* [WHAT TO DO]: Rewrite the text of each of the entries, replacing every "creativity" with "originality" and leaving the rest unchanged. Omit the pictures from your answer.

Dataset entries
========
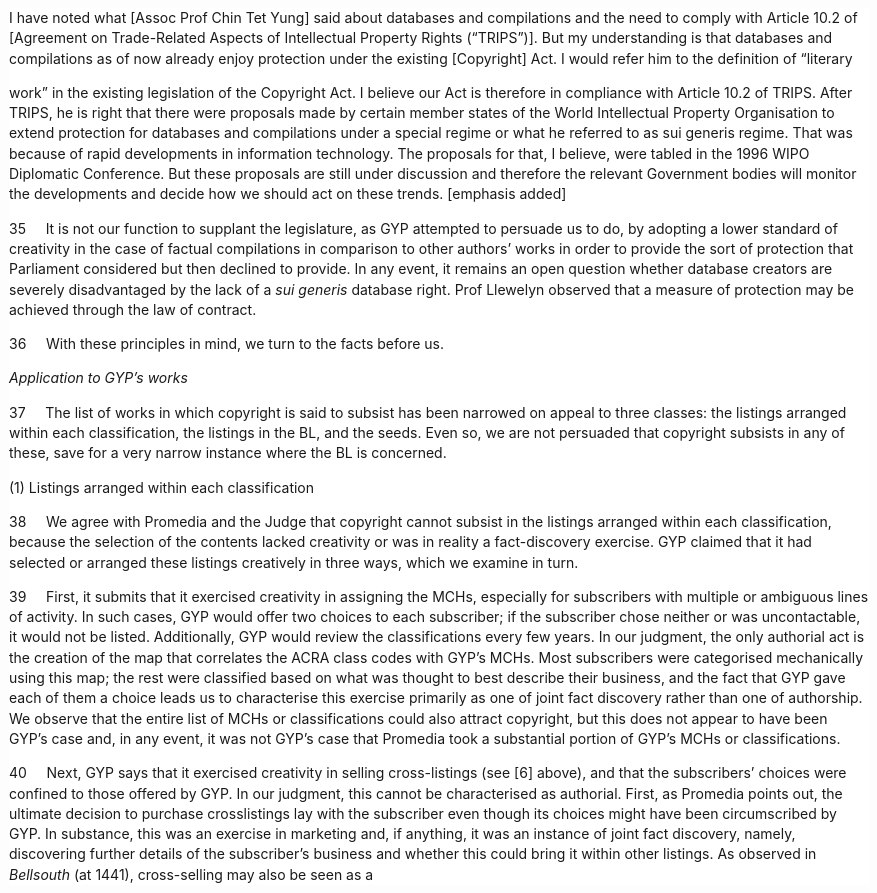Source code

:  I have noted what [Assoc Prof Chin Tet Yung] said about databases and compilations and the need to comply with Article 10.2 of [Agreement on Trade-Related Aspects of Intellectual Property Rights (“TRIPS”)]. But my understanding is that databases and compilations as of now already enjoy protection under the existing [Copyright] Act. I would refer him to the definition of “literary 


 work” in the existing legislation of the Copyright Act. I believe our Act is therefore in compliance with Article 10.2 of TRIPS. After TRIPS, he is right that there were proposals made by certain member states of the World Intellectual Property Organisation to extend protection for databases and compilations under a special regime or what he referred to as sui generis regime. That was because of rapid developments in information technology. The proposals for that, I believe, were tabled in the 1996 WIPO Diplomatic Conference. But these proposals are still under discussion and therefore the relevant Government bodies will monitor the developments and decide how we should act on these trends. [emphasis added] 

35     It is not our function to supplant the legislature, as GYP attempted to persuade us to do, by adopting a lower standard of creativity in the case of factual compilations in comparison to other authors’ works in order to provide the sort of protection that Parliament considered but then declined to provide. In any event, it remains an open question whether database creators are severely disadvantaged by the lack of a _sui generis_ database right. Prof Llewelyn observed that a measure of protection may be achieved through the law of contract. 

36     With these principles in mind, we turn to the facts before us. 

_Application to GYP’s works_ 

37     The list of works in which copyright is said to subsist has been narrowed on appeal to three classes: the listings arranged within each classification, the listings in the BL, and the seeds. Even so, we are not persuaded that copyright subsists in any of these, save for a very narrow instance where the BL is concerned. 

(1) Listings arranged within each classification 

38     We agree with Promedia and the Judge that copyright cannot subsist in the listings arranged within each classification, because the selection of the contents lacked creativity or was in reality a fact-discovery exercise. GYP claimed that it had selected or arranged these listings creatively in three ways, which we examine in turn. 

39     First, it submits that it exercised creativity in assigning the MCHs, especially for subscribers with multiple or ambiguous lines of activity. In such cases, GYP would offer two choices to each subscriber; if the subscriber chose neither or was uncontactable, it would not be listed. Additionally, GYP would review the classifications every few years. In our judgment, the only authorial act is the creation of the map that correlates the ACRA class codes with GYP’s MCHs. Most subscribers were categorised mechanically using this map; the rest were classified based on what was thought to best describe their business, and the fact that GYP gave each of them a choice leads us to characterise this exercise primarily as one of joint fact discovery rather than one of authorship. We observe that the entire list of MCHs or classifications could also attract copyright, but this does not appear to have been GYP’s case and, in any event, it was not GYP’s case that Promedia took a substantial portion of GYP’s MCHs or classifications. 

40     Next, GYP says that it exercised creativity in selling cross-listings (see [6] above), and that the subscribers’ choices were confined to those offered by GYP. In our judgment, this cannot be characterised as authorial. First, as Promedia points out, the ultimate decision to purchase crosslistings lay with the subscriber even though its choices might have been circumscribed by GYP. In substance, this was an exercise in marketing and, if anything, it was an instance of joint fact discovery, namely, discovering further details of the subscriber’s business and whether this could bring it within other listings. As observed in _Bellsouth_ (at 1441), cross-selling may also be seen as a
========
* [EXPECTED ANSWER]:
Source code

:  I have noted what [Assoc Prof Chin Tet Yung] said about databases and compilations and the need to comply with Article 10.2 of [Agreement on Trade-Related Aspects of Intellectual Property Rights (“TRIPS”)]. But my understanding is that databases and compilations as of now already enjoy protection under the existing [Copyright] Act. I would refer him to the definition of “literary 


 work” in the existing legislation of the Copyright Act. I believe our Act is therefore in compliance with Article 10.2 of TRIPS. After TRIPS, he is right that there were proposals made by certain member states of the World Intellectual Property Organisation to extend protection for databases and compilations under a special regime or what he referred to as sui generis regime. That was because of rapid developments in information technology. The proposals for that, I believe, were tabled in the 1996 WIPO Diplomatic Conference. But these proposals are still under discussion and therefore the relevant Government bodies will monitor the developments and decide how we should act on these trends. [emphasis added] 

35     It is not our function to supplant the legislature, as GYP attempted to persuade us to do, by adopting a lower standard of originality in the case of factual compilations in comparison to other authors’ works in order to provide the sort of protection that Parliament considered but then declined to provide. In any event, it remains an open question whether database creators are severely disadvantaged by the lack of a _sui generis_ database right. Prof Llewelyn observed that a measure of protection may be achieved through the law of contract. 

36     With these principles in mind, we turn to the facts before us. 

_Application to GYP’s works_ 

37     The list of works in which copyright is said to subsist has been narrowed on appeal to three classes: the listings arranged within each classification, the listings in the BL, and the seeds. Even so, we are not persuaded that copyright subsists in any of these, save for a very narrow instance where the BL is concerned. 

(1) Listings arranged within each classification 

38     We agree with Promedia and the Judge that copyright cannot subsist in the listings arranged within each classification, because the selection of the contents lacked originality or was in reality a fact-discovery exercise. GYP claimed that it had selected or arranged these listings creatively in three ways, which we examine in turn. 

39     First, it submits that it exercised originality in assigning the MCHs, especially for subscribers with multiple or ambiguous lines of activity. In such cases, GYP would offer two choices to each subscriber; if the subscriber chose neither or was uncontactable, it would not be listed. Additionally, GYP would review the classifications every few years. In our judgment, the only authorial act is the creation of the map that correlates the ACRA class codes with GYP’s MCHs. Most subscribers were categorised mechanically using this map; the rest were classified based on what was thought to best describe their business, and the fact that GYP gave each of them a choice leads us to characterise this exercise primarily as one of joint fact discovery rather than one of authorship. We observe that the entire list of MCHs or classifications could also attract copyright, but this does not appear to have been GYP’s case and, in any event, it was not GYP’s case that Promedia took a substantial portion of GYP’s MCHs or classifications. 

40     Next, GYP says that it exercised originality in selling cross-listings (see [6] above), and that the subscribers’ choices were confined to those offered by GYP. In our judgment, this cannot be characterised as authorial. First, as Promedia points out, the ultimate decision to purchase crosslistings lay with the subscriber even though its choices might have been circumscribed by GYP. In substance, this was an exercise in marketing and, if anything, it was an instance of joint fact discovery, namely, discovering further details of the subscriber’s business and whether this could bring it within other listings. As observed in _Bellsouth_ (at 1441), cross-selling may also be seen as a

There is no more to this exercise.